How it Works: Scammers create clearnet sites (drughub-market.com, drughub-official.net) that look identical to real site.

Protection: Never use clearnet sites for transactions. Only use verified .onion links accessed via Tor.

⚠️ Phishing Method #2: Similar-Looking .onion

How it Works: Phishing .onion with 1-2 character difference (drughub75eoe5pqwy vs drughub75e0e5pqwy - notice 0 vs o).

Protection: Verify full .onion address character-by-character. Use copy-paste, never type manually.

⚠️ Phishing Method #3: Fake PGP Signatures

How it Works: Phishing sites show fake PGP signatures that look real but don't verify with real key.

Protection: Always run gpg --verify yourself. Don't trust pre-verified claims.

⚠️ Phishing Method #4: Email/PM Links

How it Works: Scammers send emails or PMs claiming "new mirror" or "urgent update" with phishing link.

Protection: DrugHub staff NEVER PM unsolicited links. Always get links from official Dread subforum only.

🚨 EMERGENCY: I Used a Phishing Site!

If you entered credentials on unverified site, ACT IMMEDIATELY:

  1. 1. DO NOT PANIC - Quick action can limit damage
  2. 2. Generate NEW PGP key pair immediately (old one is compromised)
  3. 3. Access REAL DrugHub via verified .onion (check signature!)
  4. 4. Enable 2FA/TOTP if not already enabled
  5. 5. Withdraw ALL funds to new wallet address
  6. 6. Report to DrugHub support via internal ticketing system
  7. 7. Monitor account for unauthorized activity
  8. 8. Change passwords on any reused services (never reuse!)

⏱️ TIME IS CRITICAL: Phishing sites immediately attempt to access compromised accounts and steal funds.

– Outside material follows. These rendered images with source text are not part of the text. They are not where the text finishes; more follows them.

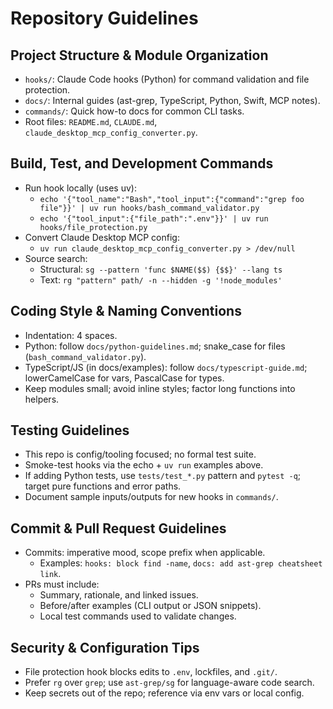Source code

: # Repository Guidelines

## Project Structure & Module Organization
- `hooks/`: Claude Code hooks (Python) for command validation and file protection.
- `docs/`: Internal guides (ast-grep, TypeScript, Python, Swift, MCP notes).
- `commands/`: Quick how-to docs for common CLI tasks.
- Root files: `README.md`, `CLAUDE.md`, `claude_desktop_mcp_config_converter.py`.

## Build, Test, and Development Commands
- Run hook locally (uses uv):
  - `echo '{"tool_name":"Bash","tool_input":{"command":"grep foo file"}}' | uv run hooks/bash_command_validator.py`
  - `echo '{"tool_input":{"file_path":".env"}}' | uv run hooks/file_protection.py`
- Convert Claude Desktop MCP config:
  - `uv run claude_desktop_mcp_config_converter.py > /dev/null`
- Source search:
  - Structural: `sg --pattern 'func $NAME($$) {$$}' --lang ts`
  - Text: `rg "pattern" path/ -n --hidden -g '!node_modules'`

## Coding Style & Naming Conventions
- Indentation: 4 spaces.
- Python: follow `docs/python-guidelines.md`; snake_case for files (`bash_command_validator.py`).
- TypeScript/JS (in docs/examples): follow `docs/typescript-guide.md`; lowerCamelCase for vars, PascalCase for types.
- Keep modules small; avoid inline styles; factor long functions into helpers.

## Testing Guidelines
- This repo is config/tooling focused; no formal test suite.
- Smoke-test hooks via the echo + `uv run` examples above.
- If adding Python tests, use `tests/test_*.py` pattern and `pytest -q`; target pure functions and error paths.
- Document sample inputs/outputs for new hooks in `commands/`.

## Commit & Pull Request Guidelines
- Commits: imperative mood, scope prefix when applicable.
  - Examples: `hooks: block find -name`, `docs: add ast-grep cheatsheet link`.
- PRs must include:
  - Summary, rationale, and linked issues.
  - Before/after examples (CLI output or JSON snippets).
  - Local test commands used to validate changes.

## Security & Configuration Tips
- File protection hook blocks edits to `.env`, lockfiles, and `.git/`.
- Prefer `rg` over `grep`; use `ast-grep/sg` for language-aware code search.
- Keep secrets out of the repo; reference via env vars or local config.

Act within minutes, not hours.

⚠️ Final Security Reminder

Phishing is the #1 cause of credential theft and fund loss on darknet markets. Taking 5 minutes to properly verify PGP signatures can save you thousands of dollars and protect your identity.

When in doubt, DON'T USE IT. Better to miss a day of trading than lose everything to phishing.